WORK REQUEST A |
In the forum thread on the Inception model, what problem are the auxiliary classifiers meant to overcome?
WORK REQUEST B |
Return the part of the forum thread on the Inception model from "mhwu · September" to "criterion(output, aux_output, target_var)", copied word for word.
WORK REQUEST C |
Translate this sentence from the forum thread on the Inception model into Spanish: "In the Inception model, in addition to final softmax classifier, there are a few auxiliary classifiers to overcome the vanishing gradient problem."

TEXT SHOWN |
________________________________________

How to optimize inception model with auxiliary classifiers

mhwu · September 28, 2017, 3:52am

In the Inception model, in addition to final softmax classifier, there are a few auxiliary classifiers to overcome the vanishing gradient problem.

My question is

How can I compute the loss with all the classifiers? Can anyone give me an example?

output, aux_output = models.inception_v3(input)
loss = criterion(output, aux_output, target_var)
loss.backward()
optimizer.step()

or

output, aux_output = models.inception_v3(input)
loss1 = criterion(output, target_var)
loss2 = criterion(aux_output, target_var)
loss = loss1 + loss2
loss.backward()
optimizer.step()

smth · September 28, 2017, 3:56am

your second code snippet is the way to go.

________________________________________

DATASET EXCERPT |
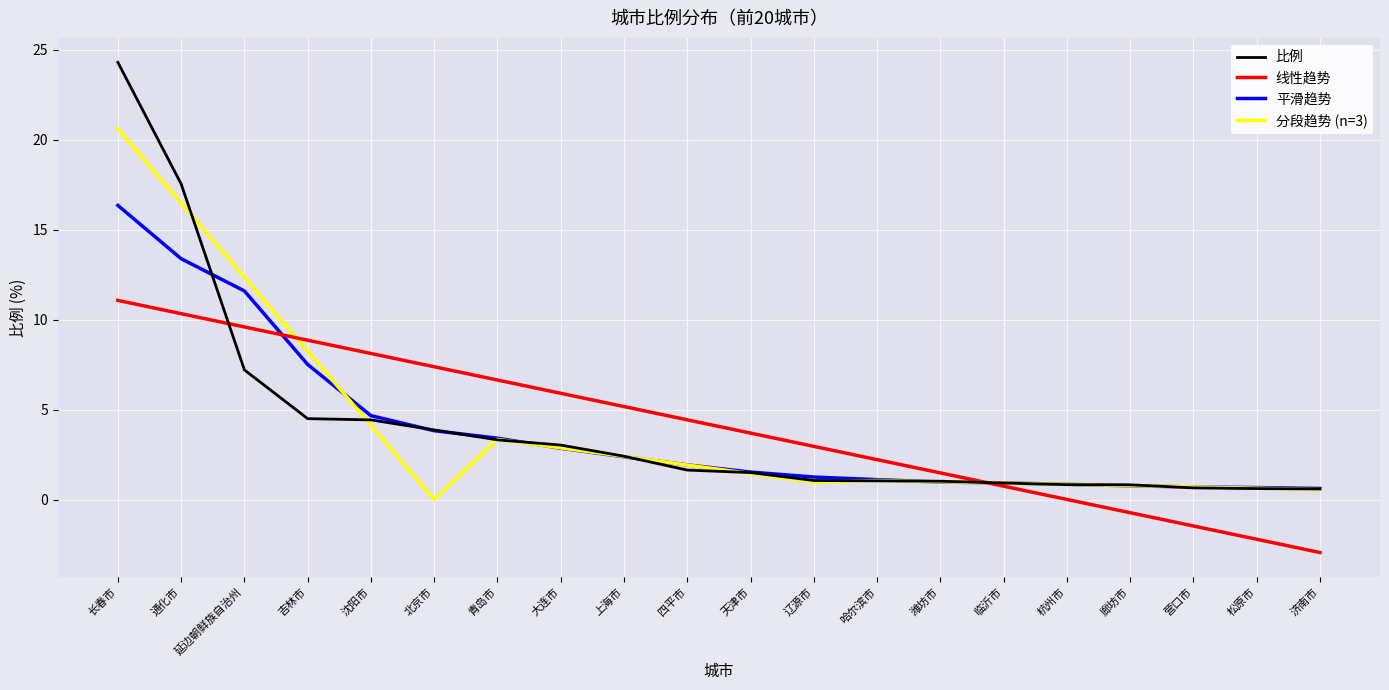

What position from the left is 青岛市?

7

________________________________________

TASK OUTPUT A |
The vanishing gradient problem.

TASK OUTPUT B |
mhwu · September 28, 2017, 3:52am

In the Inception model, in addition to final softmax classifier, there are a few auxiliary classifiers to overcome the vanishing gradient problem.

My question is

How can I compute the loss with all the classifiers? Can anyone give me an example?

output, aux_output = models.inception_v3(input)
loss = criterion(output, aux_output, target_var)

TASK OUTPUT C |
En el modelo Inception, además del clasificador softmax final, hay algunos clasificadores auxiliares para superar el problema del desvanecimiento del gradiente.